Start of Data listing

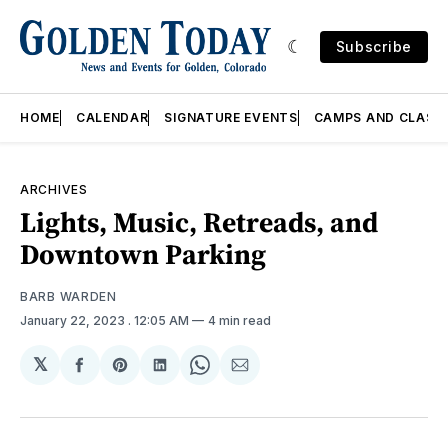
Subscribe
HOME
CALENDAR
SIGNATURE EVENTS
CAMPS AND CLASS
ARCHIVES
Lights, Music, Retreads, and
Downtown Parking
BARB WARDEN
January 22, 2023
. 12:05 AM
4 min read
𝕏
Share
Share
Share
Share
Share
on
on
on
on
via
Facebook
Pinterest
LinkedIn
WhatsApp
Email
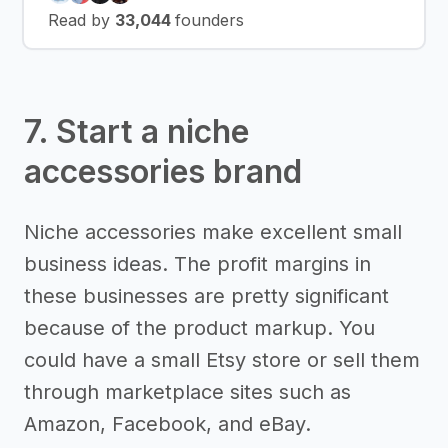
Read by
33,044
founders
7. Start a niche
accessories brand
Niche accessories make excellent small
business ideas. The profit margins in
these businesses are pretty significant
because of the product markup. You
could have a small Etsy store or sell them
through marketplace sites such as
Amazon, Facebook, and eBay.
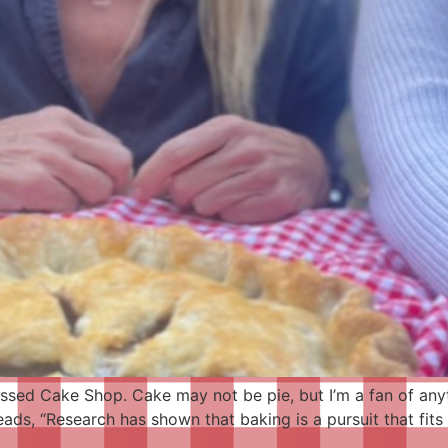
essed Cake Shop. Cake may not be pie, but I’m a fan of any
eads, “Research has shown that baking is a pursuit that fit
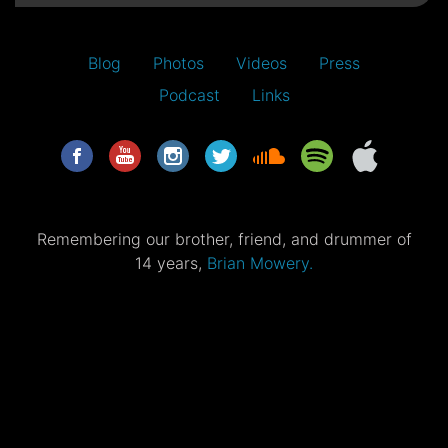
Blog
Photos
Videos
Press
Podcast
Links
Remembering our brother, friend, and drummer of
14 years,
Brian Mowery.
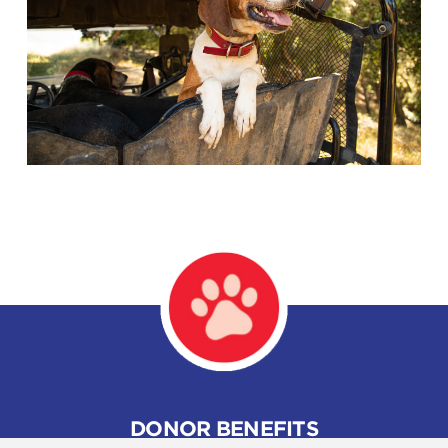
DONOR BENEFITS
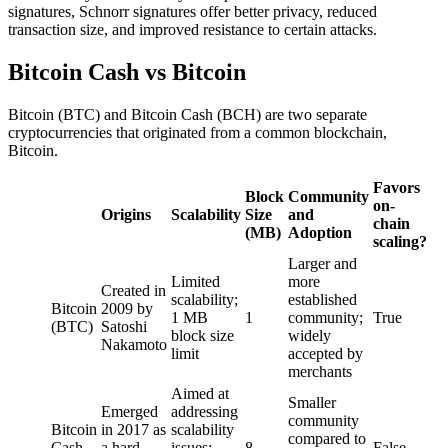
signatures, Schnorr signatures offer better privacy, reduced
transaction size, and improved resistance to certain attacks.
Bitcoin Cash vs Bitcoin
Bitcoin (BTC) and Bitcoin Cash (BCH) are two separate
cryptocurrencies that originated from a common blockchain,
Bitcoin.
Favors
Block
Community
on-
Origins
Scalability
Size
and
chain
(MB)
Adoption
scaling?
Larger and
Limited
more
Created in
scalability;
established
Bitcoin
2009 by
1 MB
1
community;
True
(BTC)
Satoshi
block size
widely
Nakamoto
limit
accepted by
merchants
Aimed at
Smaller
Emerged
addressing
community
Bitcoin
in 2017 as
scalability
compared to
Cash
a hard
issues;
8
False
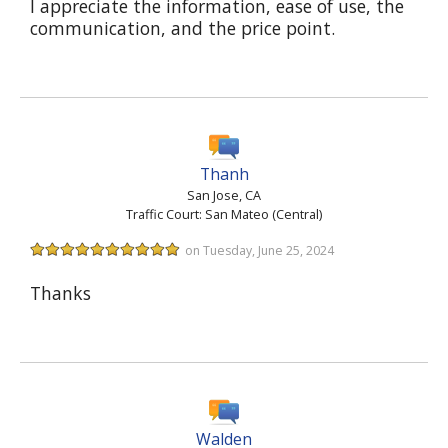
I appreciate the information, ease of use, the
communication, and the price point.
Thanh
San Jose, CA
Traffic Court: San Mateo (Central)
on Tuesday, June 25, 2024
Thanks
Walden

End of Data listing

Starting at the line that contains "I appreciate the" and continuing through the end of the records, rewrite those lines with "price point" changed to "cost" and everything else left as it is.

I appreciate the information, ease of use, the
communication, and the cost.
Thanh
San Jose, CA
Traffic Court: San Mateo (Central)
on Tuesday, June 25, 2024
Thanks
Walden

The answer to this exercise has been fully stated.